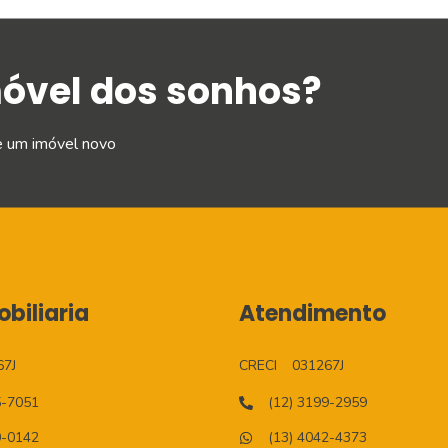
móvel dos sonhos?
e um imóvel novo
biliaria
Atendimento
67J
CRECI
031267J
5-7051
(12) 3199-2959
0-0142
(13) 4042-4373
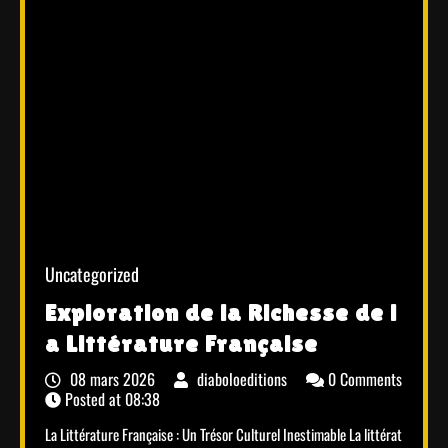
Uncategorized
Exploration de la Richesse de l
a Littérature Française
08 mars 2026
diaboloeditions
0 Comments
Posted at
08:38
La Littérature Française : Un Trésor Culturel Inestimable La littérat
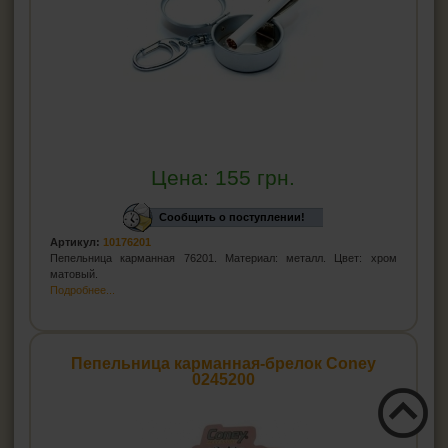
Цена:
155
грн.
Сообщить о поступлении!
Артикул:
10176201
Пепельница карманная 76201. Материал: металл. Цвет: хром
матовый.
Подробнее...
Пепельница карманная-брелок Coney
0245200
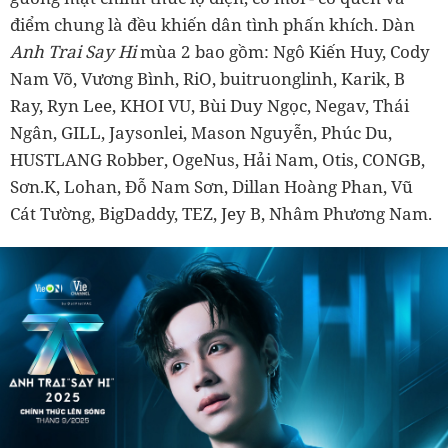
điểm chung là đều khiến dân tình phấn khích. Dàn
Anh Trai Say Hi
mùa 2 bao gồm: Ngô Kiến Huy, Cody
Nam Võ, Vương Bình, RiO, buitruonglinh, Karik, B
Ray, Ryn Lee, KHOI VU, Bùi Duy Ngọc, Negav, Thái
Ngân, GILL, Jaysonlei, Mason Nguyễn, Phúc Du,
HUSTLANG Robber, OgeNus, Hải Nam, Otis, CONGB,
Sơn.K, Lohan, Đỗ Nam Sơn, Dillan Hoàng Phan, Vũ
Cát Tường, BigDaddy, TEZ, Jey B, Nhâm Phương Nam.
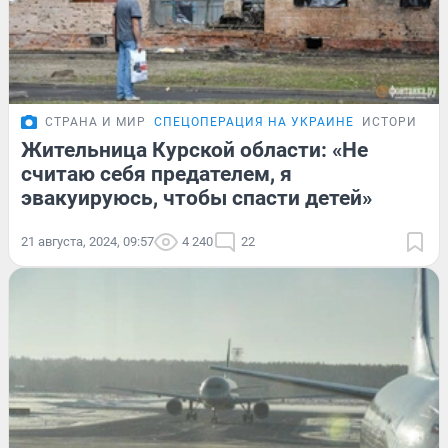
СТРАНА И МИР
СПЕЦОПЕРАЦИЯ НА УКРАИНЕ
ИСТОРИИ
Жительница Курской области: «Не
считаю себя предателем, я
эвакуируюсь, чтобы спасти детей»
21 августа, 2024, 09:57
4 240
22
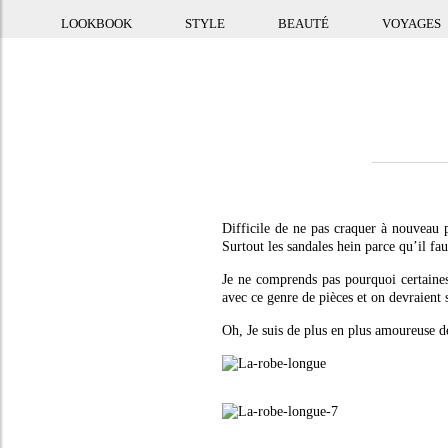
LOOKBOOK
STYLE
BEAUTÉ
VOYAGES
Difficile de ne pas craquer à nouveau 
Surtout les sandales hein parce qu’il fau
Je ne comprends pas pourquoi certaines 
avec ce genre de pièces et on devraient s’
Oh, Je suis de plus en plus amoureuse de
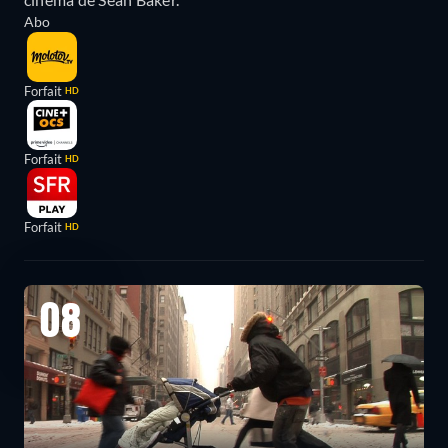
Abo
Forfait
HD
Forfait
HD
Forfait
HD
08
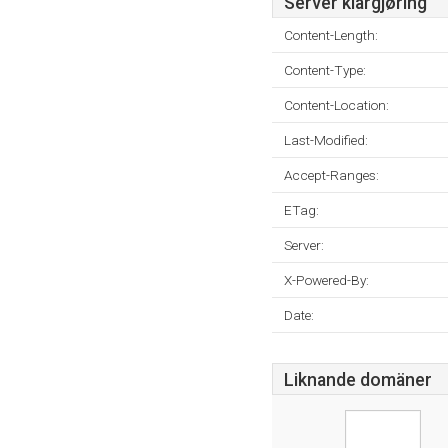
Server klargjøring
Content-Length:
Content-Type:
Content-Location:
Last-Modified:
Accept-Ranges:
ETag:
Server:
X-Powered-By:
Date:
Liknande domäner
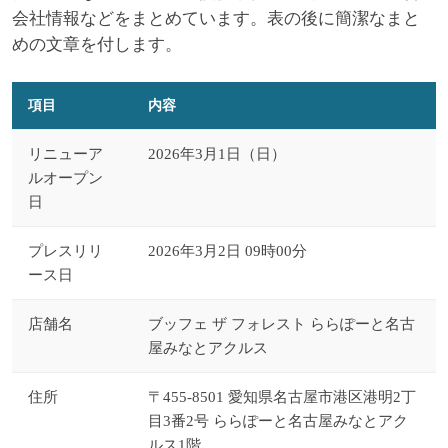
会社情報などをまとめています。表の後に簡潔なまと
めの文章を付します。
項目
内容
リニューア
2026年3月1日（日）
ルオープン
日
プレスリリ
2026年3月2日 09時00分
ース日
店舗名
ブッフェ ザ フォレスト ららぽーと名古
屋みなとアクルス
住所
〒455-8501 愛知県名古屋市港区港明2丁
目3番2号 ららぽーと名古屋みなとアク
ルス1階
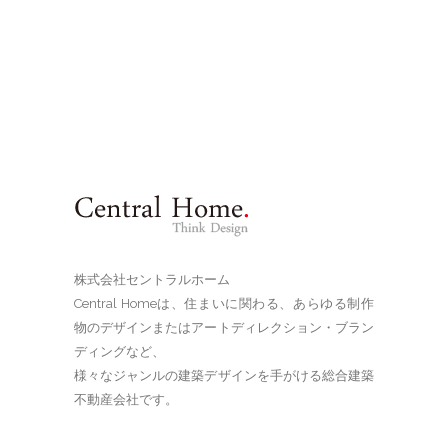
株式会社セントラルホーム
Central Homeは、住まいに関わる、あらゆる制作
物のデザインまたはアートディレクション・ブラン
ディングなど、
様々なジャンルの建築デザインを手がける総合建築
不動産会社です。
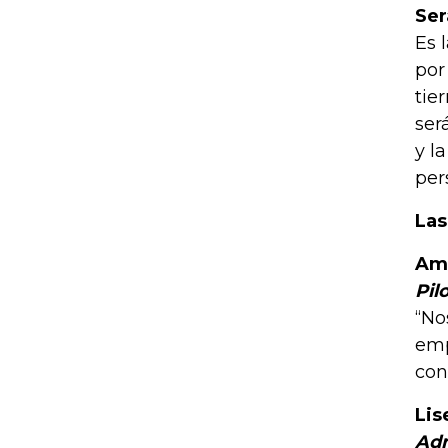
Ser
Es 
por
tie
ser
y l
per
Las
Am
Pil
“No
emp
con
Lis
Adm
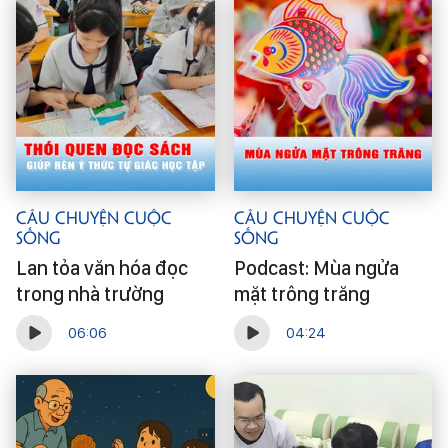
Câu Chuyện Cuộc
Câu Chuyện Cuộc
Sống
Sống
Lan tỏa văn hóa đọc
Podcast: Mùa ngửa
trong nhà trường
mặt trông trăng
06:06
04:24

ASSIGNMENT
In the entries above, locate every line with the word "Content" and copy it.

SOLVED EXERCISE
Content-Length:
Content-Type:
Content-Location:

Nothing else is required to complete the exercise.